- Reading text:
Class Families

Our translation of data families in combination with the desugaring of classes into data types suggest the idea of indexed class families, which turns out to be rather useful for generalising class APIs for commonly used data structures.

An example

As a motivating example take the following problem from John Hughes' Restricted Data Types. Suppose we want to implement a set API as a type class. Then, we find that the signature

insert :: Set s => a -> s a -> s a

is too general. We need additional type constraints whose exact form depends on the type constructor we use to construct the sets; i.e., it varies on an instance by instance basis. For lists, we just need Eq, but for sets as finite maps, we need Ord.

With indexed class families, we can define a set class as follows:

class Set s where
  class C s a
  empty  :: s a
  insert :: C s a => a -> s a -> s a

Here, the associated class C of Set is indexed by the class parameter s.

In instances for sets as lists

instance Set [] where
  class Eq a => C [] a
  empty = []
  insert x s | x `elem` s = s
             | otherwise  = x:s

instance Eq a => C [] a                   -- Tiresome instance

and sets as finite maps

newtype MapSet a = MapSet (Data.Map.Map a ())
instance Set MapSet where
  class Ord a => C MapSet a
  empty = Data.Map.empty
  insert x s = Data.Map.insert x () s

instance Ord a => C MapSet a               -- Tiresome instance

we instantiate C differently for different type indexes.

The class-family instances have no members in this case, but use existing classes as a superclass to supply insert with the equality and ordering methods, respectively. As we want to use these superclasses for sets of any element type of which we have an instance of the superclasses, we need a catch-all instance for each class instance (the "tiresome instances" avove). That is somewhat ugly especially, as it requires the use of -fallow-undecidable-instances. Furthermore, if the class has no signatures, there is no other useful instance we could possibly give.

SLPJ note: I wonder whether it is ever useful to have a class instance with signatures? Suppose we only allowed the signature-free form? That would simplify the explanation in many ways (e.g. no need to say whether class instances can themselves have assoicated types!), and loses no expressive power. I don't think it loses much convenience either.

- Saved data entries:

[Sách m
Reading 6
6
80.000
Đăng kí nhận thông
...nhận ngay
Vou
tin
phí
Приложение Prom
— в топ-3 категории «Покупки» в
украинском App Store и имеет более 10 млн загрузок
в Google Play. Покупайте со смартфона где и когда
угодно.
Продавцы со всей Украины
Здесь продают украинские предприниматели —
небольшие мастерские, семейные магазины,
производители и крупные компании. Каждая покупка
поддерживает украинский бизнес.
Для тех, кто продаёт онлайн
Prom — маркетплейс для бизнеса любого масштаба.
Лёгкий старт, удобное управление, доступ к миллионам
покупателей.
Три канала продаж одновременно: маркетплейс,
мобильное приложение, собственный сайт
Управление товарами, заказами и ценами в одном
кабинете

---

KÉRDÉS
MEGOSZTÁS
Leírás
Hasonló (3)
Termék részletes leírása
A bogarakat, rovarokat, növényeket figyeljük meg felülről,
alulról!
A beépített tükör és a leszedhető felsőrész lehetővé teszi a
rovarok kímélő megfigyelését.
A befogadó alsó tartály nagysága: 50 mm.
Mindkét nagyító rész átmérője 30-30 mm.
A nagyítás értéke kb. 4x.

- Exercise objective: According to the page on class families, which compiler flag do the catch-all instances require?

- Solution to this task: -fallow-undecidable-instances